The answer is to be the lines of the material from its start through the line containing "left front paw: (487, 595)", each copied exactly; no pictures.

* * * *

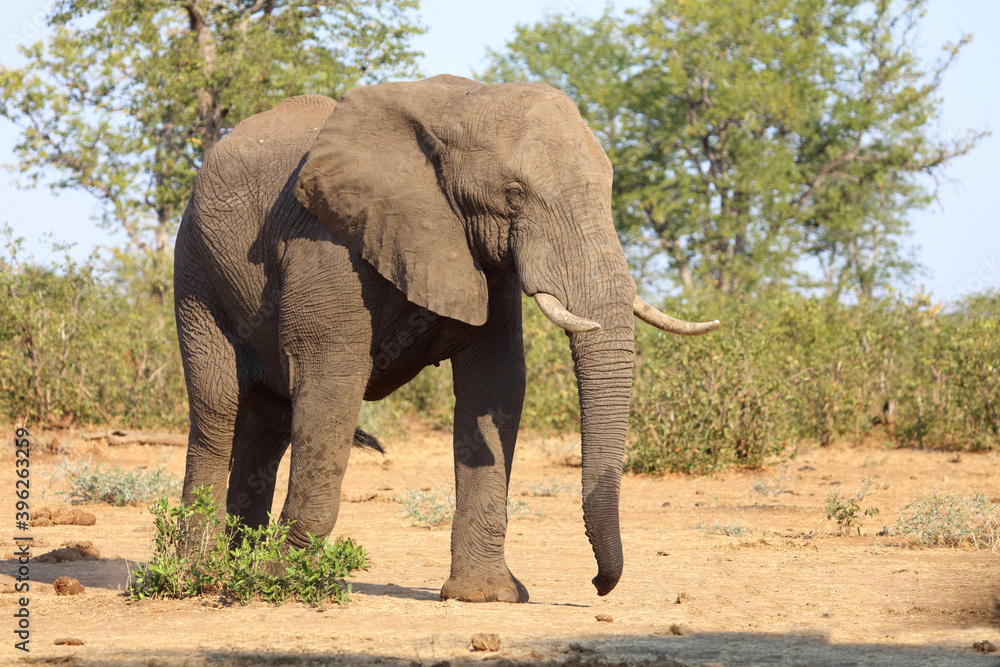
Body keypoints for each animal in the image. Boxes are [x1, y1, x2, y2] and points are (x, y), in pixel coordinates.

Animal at [174, 74, 718, 603]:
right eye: (514, 194)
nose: (597, 585)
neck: (452, 107)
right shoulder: (327, 243)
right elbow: (332, 381)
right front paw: (283, 583)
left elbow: (497, 386)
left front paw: (487, 595)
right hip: (196, 270)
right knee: (218, 406)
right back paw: (198, 575)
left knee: (270, 421)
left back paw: (235, 567)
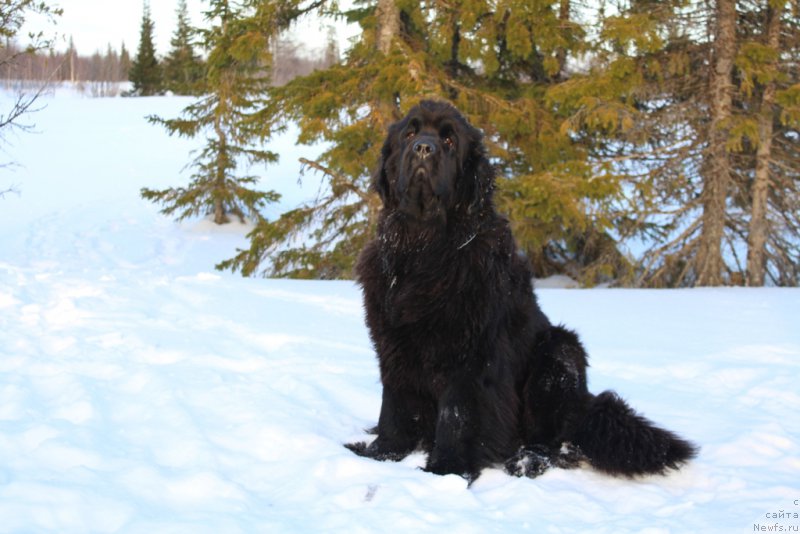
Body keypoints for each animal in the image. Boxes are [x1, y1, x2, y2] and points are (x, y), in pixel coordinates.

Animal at [346, 100, 696, 486]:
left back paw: (527, 461)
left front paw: (446, 471)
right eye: (410, 133)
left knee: (555, 441)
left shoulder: (470, 362)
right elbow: (395, 407)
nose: (424, 148)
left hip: (558, 355)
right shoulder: (394, 346)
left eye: (450, 141)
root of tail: (587, 404)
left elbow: (456, 417)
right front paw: (381, 454)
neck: (423, 247)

* * * *

SOLUTION BELOW:
Body keypoints for each animal in the image. Boxes are [x1, y1, x2, y2] and points are (x, y), in pixel coordinates.

Animal at [174, 74, 718, 603]:
right eye: (514, 194)
nose: (597, 585)
neck: (452, 107)
right shoulder: (327, 243)
right elbow: (332, 381)
right front paw: (283, 583)
left elbow: (497, 386)
left front paw: (487, 595)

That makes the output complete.